It took me a long time to realize I was suffering from dating burnout. I thought every guy was the same old disappointment and felt frustrated with how hard it was to meet a decent dude I actually saw as a good match. Finally, I decided to take a break from dating for a year. Turns out, it was one of the best decisions I could have made.
I rediscovered self-love. It was so weird — even though I felt burned by love, the more time I spent on my own, the more I actually started to accept and love myself! I had so much love to give and I’d been wasting it on trying to find a partner. Now I could shower myself with it. It felt amazing.
My friendships got stronger. I became a better friend. Instead of wasting Friday nights on lousy first dates, I’d choose going out with my friends to have a great time instead. I also stopped being the whiny single friend who always moaned about the lack of worthy men out there, which made time with my friends much more enjoyable.
I focused more time on my dreams. Loads of free time on my hands meant I could dedicate my energy to working on my dreams and being more creative. It was so much more rewarding than trying to boost my self-worth by dating or hunting for my dream guy.
I thought about what I really want in my future. In my last relationship, a lot of money went to my ex, who was always requiring my help and draining me of my resources. It sucked, but I finally wanted to take care of myself, and one of the ways in which I tried to do this was put aside some money for a rainy day. It felt empowering to save money and invest in myself.

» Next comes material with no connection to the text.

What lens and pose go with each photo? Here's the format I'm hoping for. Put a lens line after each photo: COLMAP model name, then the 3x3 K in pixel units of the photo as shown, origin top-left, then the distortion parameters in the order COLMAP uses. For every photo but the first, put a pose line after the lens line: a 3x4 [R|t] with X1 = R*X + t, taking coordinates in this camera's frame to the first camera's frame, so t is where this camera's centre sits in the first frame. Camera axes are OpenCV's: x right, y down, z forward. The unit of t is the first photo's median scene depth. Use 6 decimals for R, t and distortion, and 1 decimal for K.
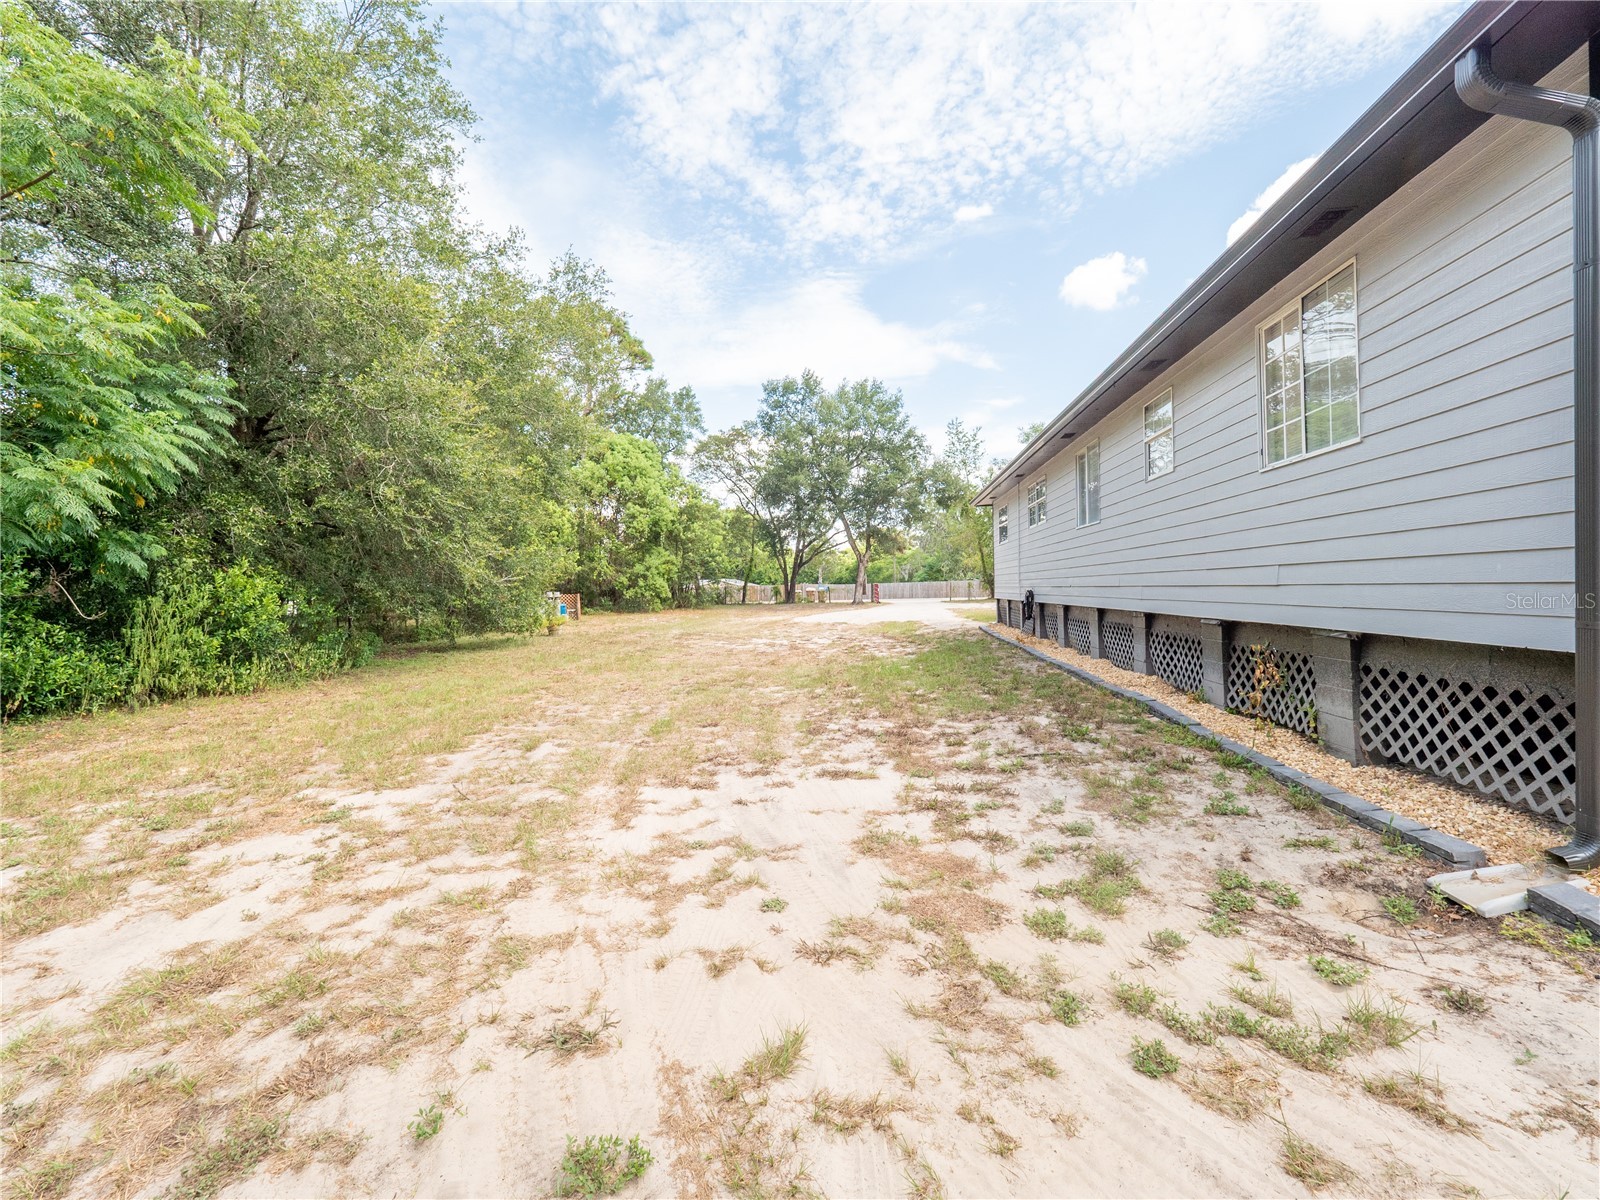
lens RADIAL K [[680.2, 0, 804.2], [0, 680.2, 587.5], [0, 0, 1]] dist [-0.003062, -0.000206]
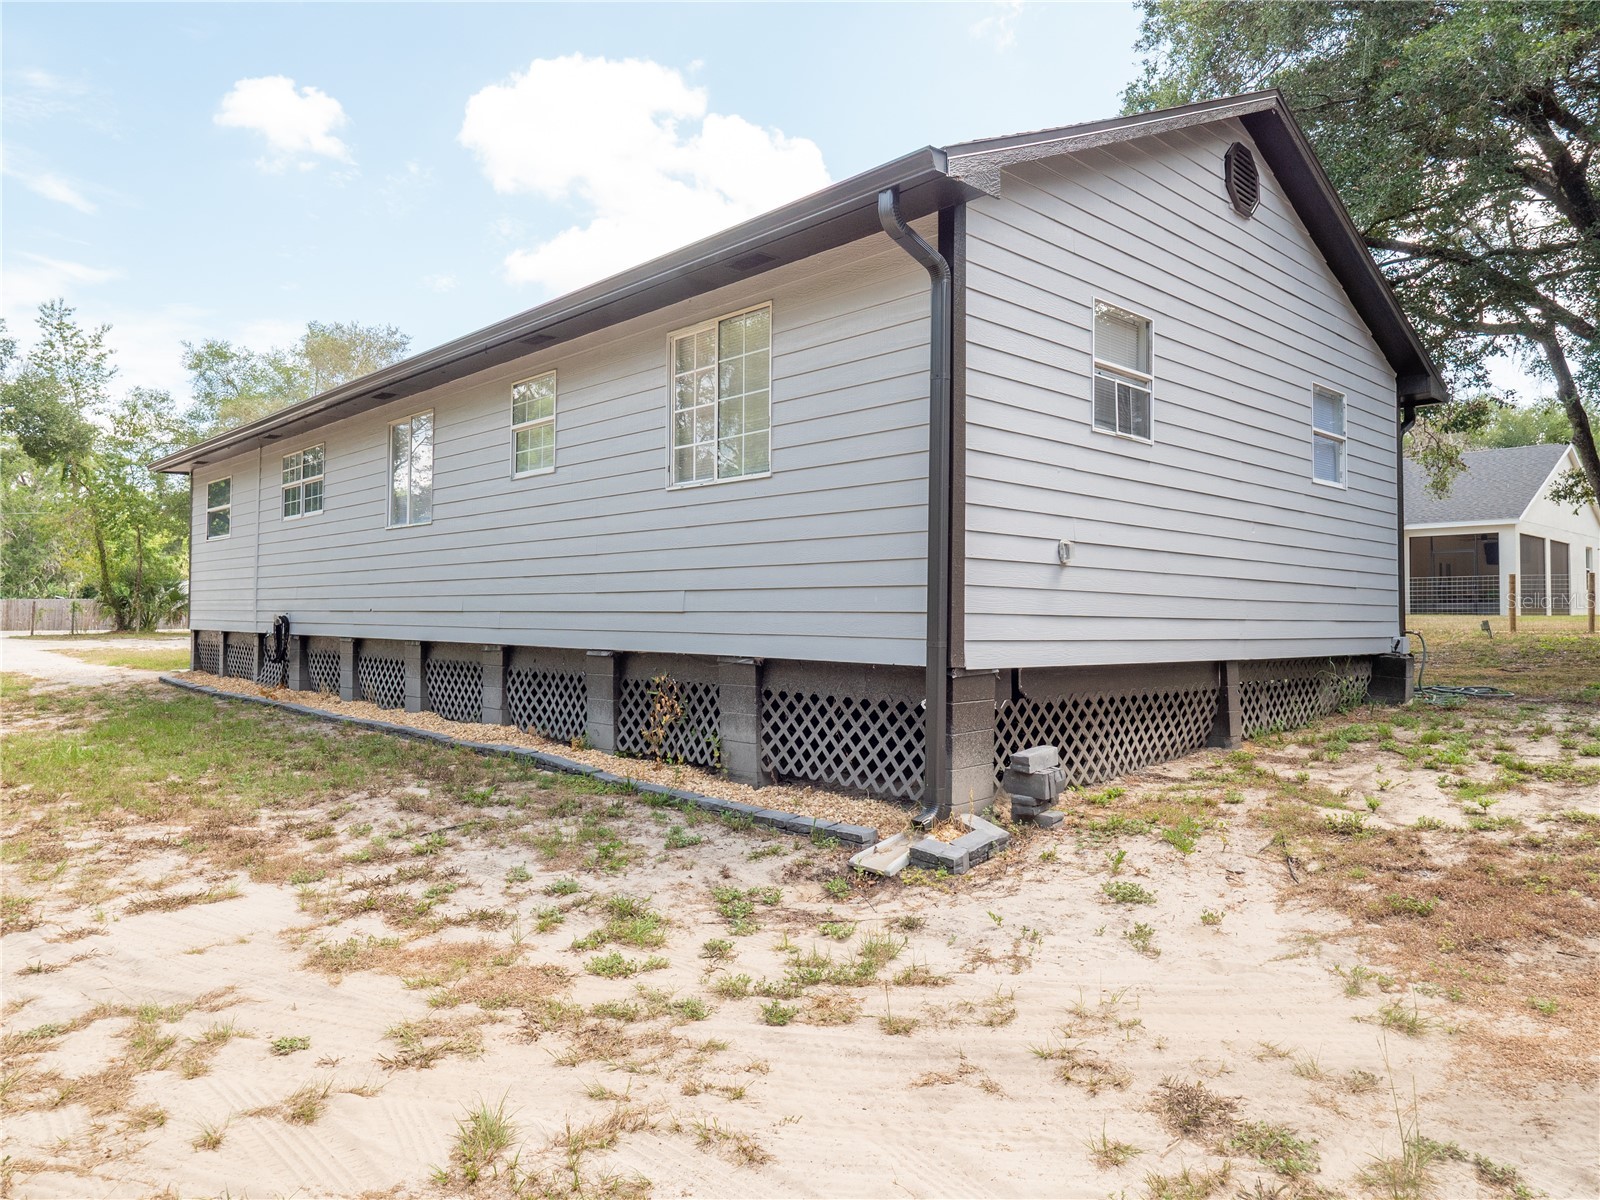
lens RADIAL K [[1052.1, 0, 800.0], [0, 1052.1, 600.0], [0, 0, 1]] dist [0.041189, -0.001396]
pose [[0.650902, 0.025368, 0.758738, -0.444759], [-0.014517, 0.999675, -0.020970, 0.011742], [-0.759023, 0.002635, 0.651058, -0.111762]]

I stopped caring if I was “missing out.” Over the Christmas holidays, social media was filled with couples doing fun stuff together, like going away on holiday. I was happy for them but didn’t feel I was missing out by not having a boyfriend. I was happy to do my own thing and not have to compromise on the types of holiday activities I wanted to do, like shop ’til I drop.
I discovered new interests, hobbies, and passions. When I had spare time, I could spend it trying something new and fun. This was great because I’d previously spent way too much time dating instead of having a real hobby that brought happiness to my life. Happiness truly is an inside job.

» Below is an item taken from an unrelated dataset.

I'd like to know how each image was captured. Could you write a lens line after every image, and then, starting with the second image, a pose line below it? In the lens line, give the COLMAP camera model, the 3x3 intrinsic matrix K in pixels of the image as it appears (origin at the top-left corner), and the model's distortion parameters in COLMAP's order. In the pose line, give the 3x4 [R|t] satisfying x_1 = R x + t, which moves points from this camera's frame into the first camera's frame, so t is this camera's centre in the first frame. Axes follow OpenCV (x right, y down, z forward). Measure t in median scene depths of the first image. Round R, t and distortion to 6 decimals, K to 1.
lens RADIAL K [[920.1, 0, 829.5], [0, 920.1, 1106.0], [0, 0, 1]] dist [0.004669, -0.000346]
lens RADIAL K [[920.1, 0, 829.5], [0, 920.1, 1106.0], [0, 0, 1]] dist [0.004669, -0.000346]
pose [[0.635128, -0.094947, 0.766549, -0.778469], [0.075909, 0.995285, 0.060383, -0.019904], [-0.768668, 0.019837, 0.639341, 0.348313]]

My thinking about guys changed. After taking time for myself and learning more about who I was, my attitude towards dating changed. If I met a guy who showed interest in me, I thought, “Is he worth giving up my free time for?” instead of what I used to think, which was, “Does he like me?” The tables had turned. I had made myself a priority and wasn’t going to change that for anyone.
I stopped searching for people to fill my emptiness. I’d been searching for the right guy to make me happy and feel worthy, but being alone for a year taught me that I was the only one responsible for these things. Instead of searching for someone to fill me up, I filled myself up with things I wanted to do. This also meant that when I was ready to date again, I’d do it for the right reasons.

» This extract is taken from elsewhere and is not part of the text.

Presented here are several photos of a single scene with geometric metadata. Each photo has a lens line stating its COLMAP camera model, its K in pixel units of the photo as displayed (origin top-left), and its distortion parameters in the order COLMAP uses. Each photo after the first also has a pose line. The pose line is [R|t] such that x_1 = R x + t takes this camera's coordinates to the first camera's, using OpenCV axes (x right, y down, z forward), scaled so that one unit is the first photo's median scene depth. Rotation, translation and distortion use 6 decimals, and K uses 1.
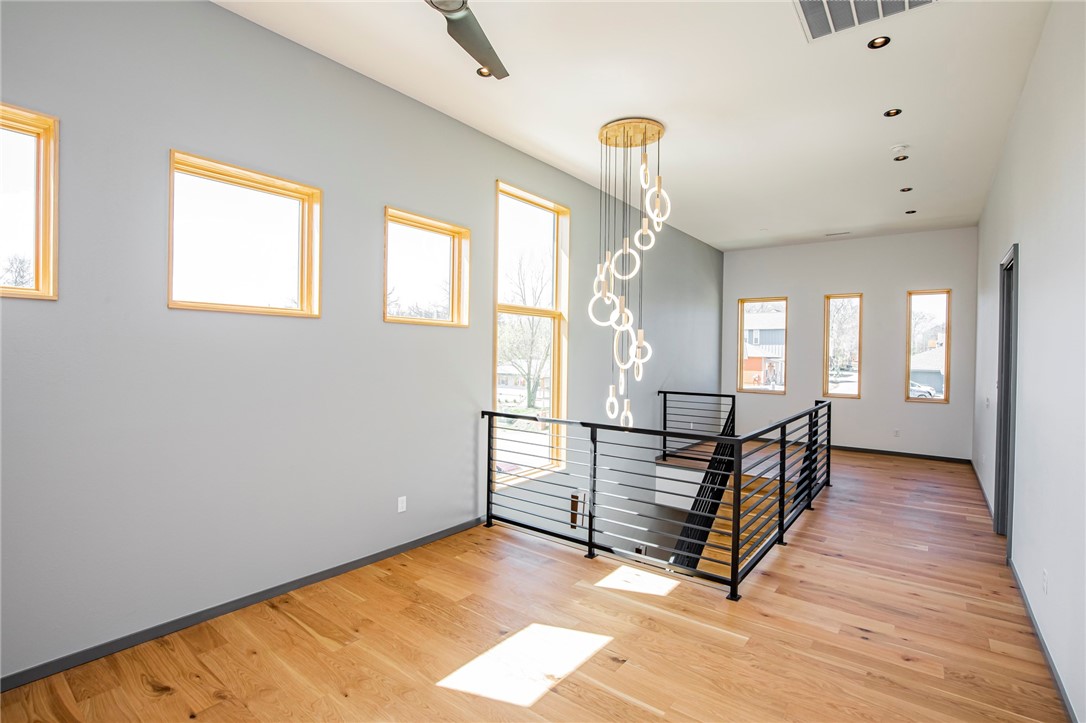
lens RADIAL K [[511.5, 0, 533.0], [0, 511.5, 360.1], [0, 0, 1]] dist [-0.031534, 0.001112]
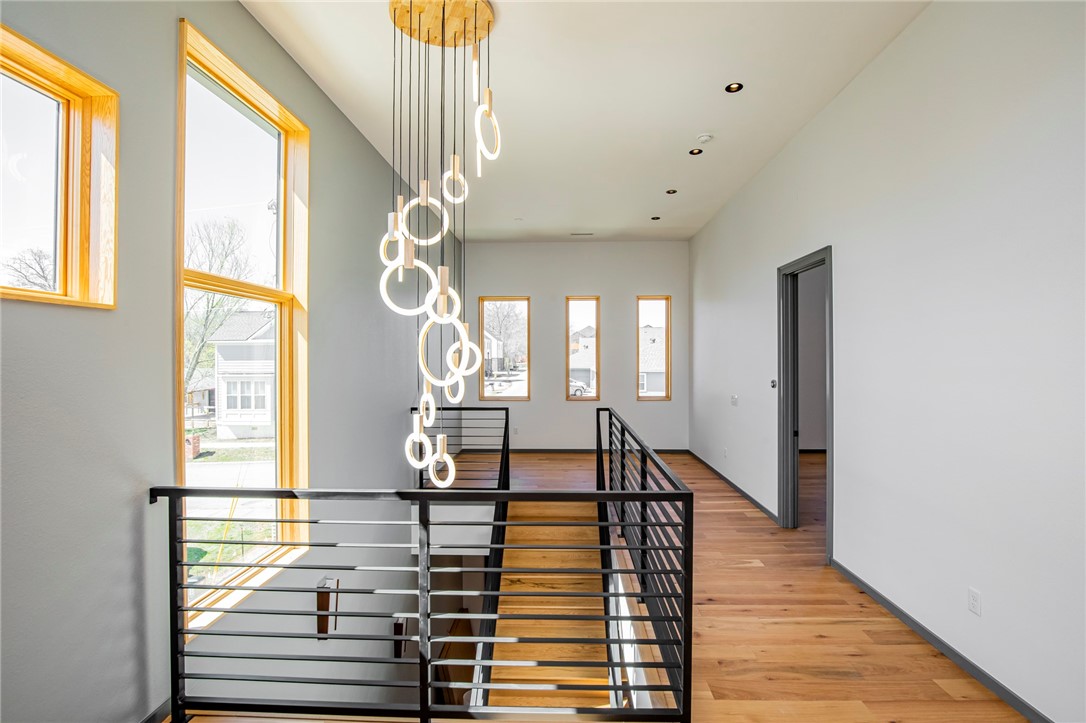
lens RADIAL K [[511.5, 0, 547.7], [0, 511.5, 356.9], [0, 0, 1]] dist [-0.031534, 0.001112]
pose [[0.796008, -0.014373, 0.605115, -0.086845], [0.022373, 0.999734, -0.005684, -0.011596], [-0.604872, 0.018063, 0.796118, 0.413239]]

I learned there are so many types of love. It’s not just about romantic love. There’s love between friends, love for parents and siblings, love for pets, love for myself and love for life! I didn’t have to be stuck on the idea of having romantic love in my life when there were so many other types of love to enjoy every single day. By not obsessing about romantic love, I could appreciate the other kinds.
Finding a guy was cool, but it wasn’t the only road to happiness. When I stopped being so focused on finding a boyfriend, I learned to make myself happy. I discovered there are many different ways to achieve happiness and if I had to be single for the rest of my life, I’d still have a happy life.
I got comfortable with the “bad” feelings. I used to hate feeling lonely and scared of being single. These had been feelings I’d quickly want to distract myself from. During this one-year dating sabbatical, I really learned to explore these feelings. They felt crappy but they were just feelings. They could swim over me and then leave. I didn’t have to drown in them. Sometimes they could actually be quite beautiful if I took the time to understand where they were coming from.
I took charge of my life. I wasn’t waiting around for a guy or a relationship to direct my life’s path. It was all up to me and I embraced it big time. I took the time to figure out what I wanted and then I chased it down. It felt amazing to take action in my life and make things happen for myself.
I became more open to trying new things. Dating was off the cards, but everything else was fair game! I was willing to meet new people for friendship, enlarge my social circle, try new hobbies and be different versions of myself.
Taking a break made me a better date. Being on my own for a while meant that when I went back to the dating scene, I was mentally refreshed and filled with the hope of meeting interesting guys. Much like not eating chocolate for a few weeks and then trying it again only to feel it tastes better, my dating approach felt sweeter. This was mostly because I knew that no matter what happened, I didn’t need a boyfriend to be completely and happily me.